The cattle were paid for in cash. The defendants paid $500 on the other property at the time of purchase. The dispute arose as to the amount remaining due upon the balance of the property so purchased, the defendants claiming that the alfalfa hay was represented as of good quality, and not spoiled or decayed; that it was well stacked and there was no dirt or clay raked into the stacks. The defendants claim that the hay was improperly stacked and the inside thereof decayed and rotten, which was unknown to them at the time they purchased the hay. The defendants claim that the representations were false, and that they relied upon them and purchased the hay. There is also a further contention on the part of defendants that they did not get all the machinery they purchased.

The plaintiff brings this action for specific performance of the contract. He claims there is still owing him, for the balance of the purchase price of the horses, hay, and machinery, $9,076.74. The defendants claim the amount should be $7,313.76, upon which they were entitled to a credit of $500, which was paid at the time of the contract. They tendered the plaintiff, on about the 10th day of November, 1917, $3,156.88 in currency as a balance of one half of the purchase price of the horses, hay, etc., and also tendered a note and chattel mortgage for $3,656.88 in settlement of the other half of such indebtedness, and, in compliance with the contract, tendered a good and sufficient bond in the sum of $4,000, — all of which tenders were unaccepted by the plaintiff.

*590The money, chattel mortgage, note, and bond tendered were deposited at the Capital Security Bank of Bismarck, and there lawfully tendered to plaintiff.

The defendants have counterclaims against plaintiff, and thereby claim damages for failure to receive part of the machinery, and for the unmerchantable condition of a portion of the hay.
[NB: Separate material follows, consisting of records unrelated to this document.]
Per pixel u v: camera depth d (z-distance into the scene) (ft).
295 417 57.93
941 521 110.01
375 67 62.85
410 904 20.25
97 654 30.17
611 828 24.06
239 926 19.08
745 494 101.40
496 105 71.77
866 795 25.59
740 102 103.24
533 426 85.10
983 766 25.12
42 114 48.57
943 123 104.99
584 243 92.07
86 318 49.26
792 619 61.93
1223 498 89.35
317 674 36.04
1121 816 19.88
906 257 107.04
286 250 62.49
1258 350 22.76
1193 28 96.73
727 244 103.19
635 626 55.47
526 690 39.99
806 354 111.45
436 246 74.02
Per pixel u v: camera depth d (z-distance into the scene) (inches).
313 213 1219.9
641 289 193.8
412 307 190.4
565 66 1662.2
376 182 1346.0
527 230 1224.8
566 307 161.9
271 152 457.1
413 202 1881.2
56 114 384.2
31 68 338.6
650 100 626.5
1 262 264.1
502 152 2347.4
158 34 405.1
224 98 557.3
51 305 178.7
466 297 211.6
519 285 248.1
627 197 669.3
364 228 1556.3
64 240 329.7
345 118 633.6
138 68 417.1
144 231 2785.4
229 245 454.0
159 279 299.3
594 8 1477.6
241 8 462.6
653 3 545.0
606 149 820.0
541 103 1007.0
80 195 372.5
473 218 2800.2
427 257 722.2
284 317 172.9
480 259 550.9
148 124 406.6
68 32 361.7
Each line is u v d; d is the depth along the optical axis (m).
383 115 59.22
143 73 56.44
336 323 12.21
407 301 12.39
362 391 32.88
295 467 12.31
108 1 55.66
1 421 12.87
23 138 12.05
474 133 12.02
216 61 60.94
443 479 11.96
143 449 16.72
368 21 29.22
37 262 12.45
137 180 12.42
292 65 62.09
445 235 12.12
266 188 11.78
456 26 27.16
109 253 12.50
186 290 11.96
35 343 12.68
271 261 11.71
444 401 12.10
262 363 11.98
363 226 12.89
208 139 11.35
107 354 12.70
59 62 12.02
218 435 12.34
It is also a serious dispute as to the number of tons of certain alfalfa hay.

The principal questions for consideration relate to the amount and quality of the hay, the value of the machinery which defendants purchased, which was not delivered to them, and the actual balance due plaintiff after crediting defendant with the amount to which they are entitled by reason of any sum of money found to be owing them on any counterclaims. A decision of these questions will practically dispose of this case.

The plaintiff and defendants each have submitted in cubic feet, their calculation as to the amount of the hay. We have examined them with care, and conclude that of the defendants contained in their brief is, substantially correct, which shows there was 174,730 cubic feet of hay.

The defendants’ calculation does not seem to include a certain three-cornered stack of alfalfa hay which the plaintiff shows contained 2,296-feet and a fraction. The defendants’ calculation on all the other-stacks, both wild and alfalfa, is over the correct number of cubic feet to an extent which is sufficient to practically allow for the three-cornered stack, so that their calculation is approximately correct.

There is a contention as to the number of cubic feet which should be allowed for a ton of alfalfa hay, the plaintiff contending it should be 343 feet, and the defendants, that it should be 512 feet.

The plaintiff bases his contention on the provisions of § 3007, Comp. Laws 1913, which provides: “A ton of hay shall consist of 2,000 lbs.; or by measurement 343 cubic feet, after the same shall have been stacked thirty days or such time as may be agreed upon between the-parties.”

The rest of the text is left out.